Insgesamt kann man wohl sagen, dass es opulenter ausgefallen ist als seine Vorgänger – aber um welchen Preis! Etwas bescheidener gibt sich das Jahrbuch der 35. Hamburger Ballett-Tage – pünktlich zum Abschluss der Spielzeit 2008/09 erschienen und ganz auf ihr diesjähriges Thema „Hommage aux Ballets Russes“ zugeschnitten. Ein Hamburger Produkt ist auch der schon erwähnte Katalog zur Ausstellung „Tanz der Farben – Nijinskys Auge und die Abstraktion“ – ohne Verlagsangabe, herausgegeben von der Hamburger Kunsthalle und dank der fabelhaften Abbildungen und tiefschürfenden kunstwissenschaftlichen Analysen zweifellos schon bald zu den kostbarsten ballettbibliografischen Raritäten gehörend – überdies der Nijinsky-Biografie eine ganz neue Perspektive erschließend.

Stattlich auch der Band „Mundart der Wiener Moderne – Der Tanz der Grete Wiesenthal“, herausgegeben von Gabriele Brandstetter und Gunhild Oberzaucher-Schüller, erschienen bei K. Kieser in München, der sich ja in relativ kurzer Zeit als DER deutsche Verlag für Tanzbücher (noch vor Henschel in Frankfurt und Berlin) durchgesetzt hat.
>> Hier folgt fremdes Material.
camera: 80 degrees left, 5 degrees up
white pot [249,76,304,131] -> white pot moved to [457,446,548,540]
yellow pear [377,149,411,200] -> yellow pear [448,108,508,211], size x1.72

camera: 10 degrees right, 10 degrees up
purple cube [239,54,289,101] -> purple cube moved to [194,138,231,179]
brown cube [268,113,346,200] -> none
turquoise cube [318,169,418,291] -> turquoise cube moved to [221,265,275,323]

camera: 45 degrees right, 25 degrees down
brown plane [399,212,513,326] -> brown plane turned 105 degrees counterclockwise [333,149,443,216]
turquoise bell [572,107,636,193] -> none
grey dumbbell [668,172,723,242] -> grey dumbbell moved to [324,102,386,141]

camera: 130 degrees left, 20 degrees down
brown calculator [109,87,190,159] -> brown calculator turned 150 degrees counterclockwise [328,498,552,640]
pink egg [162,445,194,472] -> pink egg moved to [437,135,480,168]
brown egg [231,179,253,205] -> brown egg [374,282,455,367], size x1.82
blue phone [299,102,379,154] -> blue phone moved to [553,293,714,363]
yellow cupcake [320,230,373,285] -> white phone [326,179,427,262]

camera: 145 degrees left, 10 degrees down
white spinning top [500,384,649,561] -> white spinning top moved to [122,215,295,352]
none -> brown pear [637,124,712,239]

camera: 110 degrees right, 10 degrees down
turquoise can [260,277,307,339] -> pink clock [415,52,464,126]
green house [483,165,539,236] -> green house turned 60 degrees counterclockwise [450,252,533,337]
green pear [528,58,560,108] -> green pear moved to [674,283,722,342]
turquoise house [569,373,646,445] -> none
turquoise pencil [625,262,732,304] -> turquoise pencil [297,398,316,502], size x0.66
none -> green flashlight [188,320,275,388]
Diesmal wieder mit einer Veröffentlichung in der Reihe der Publikationen des Fachbereichs Musik- und Tanzwissenschaft der Universität Salzburg und der Derra de Moroda Dance Archives unter der Leitung von Oberzaucher-Schüller und mit Unterstützung des Zentrums für Bewegungsforschung (Leitung: Gabriele Brandstetter) am Institut für Theaterwissenschaft, Freie Universität Berlin, sowie des Bundesinnenministeriums für Wissenschaft und Forschung in Wien und der Stiftungs- und Förderungsgesellschaft der Universität Salzburg (324 Seiten, zahlreiche schwarz-weiße Abbildungen, ISBN 978-3-935456-23-4, 28 Euro).

Ich muss gestehen, die umfangreiche Liste der Credits nicht ohne einen gewissen Neid gelesen zu haben, wenn ich bedenke, wie viele derartige Veröffentlichungen wir inzwischen dieser Salzburger Initiative verdanken – und wie wenig wir ihr aus Berliner Perspektive (trotz drei promovierter Tanzwissenschaftler in führenden Berliner Positionen) entgegenzusetzen haben (abermals anzumahnen: eine detaillierte Chronik des Tanzes in West- und Ostberlin nach 1945 – und liebend gern sähe ich auch eine Veröffentlichung über den modernen Tanz in der Umgebung von Wigman und Palucca im Umkreis der Dresdner Brücke – und dabei gibt es doch in Dresden einen energisch engagierten Tanz-Lobbyisten). Wie dem auch sei: der neue Band über Grete Wiesenthal enthält eine Fülle von Beiträgen der verschiedensten Autoren über die „Integrationsfigur“, die „die neue Einschätzung ... im künstlerischen Gefüge der Wiener Moderne … dem Tanz neben der Literatur, der bildenden Kunst und der Musik eine gleichberechtigte Stellung zuerkannt(e).“ Unter ihnen die Koryphäen der Wiener Balletthistorie: Oberzaucher-Schüller, Andrea Amort und Alfred Oberzaucher. Fehlen nur Ricky Raab und Sibylle Dahms! Also wenn ich allmächtig wäre, würde ich Gunhild Oberzaucher-Schüller für ein Jahr nach Berlin zwangsverpflichten, um dort die Aufarbeitung der Berliner Ballettgeschichte zu initiieren!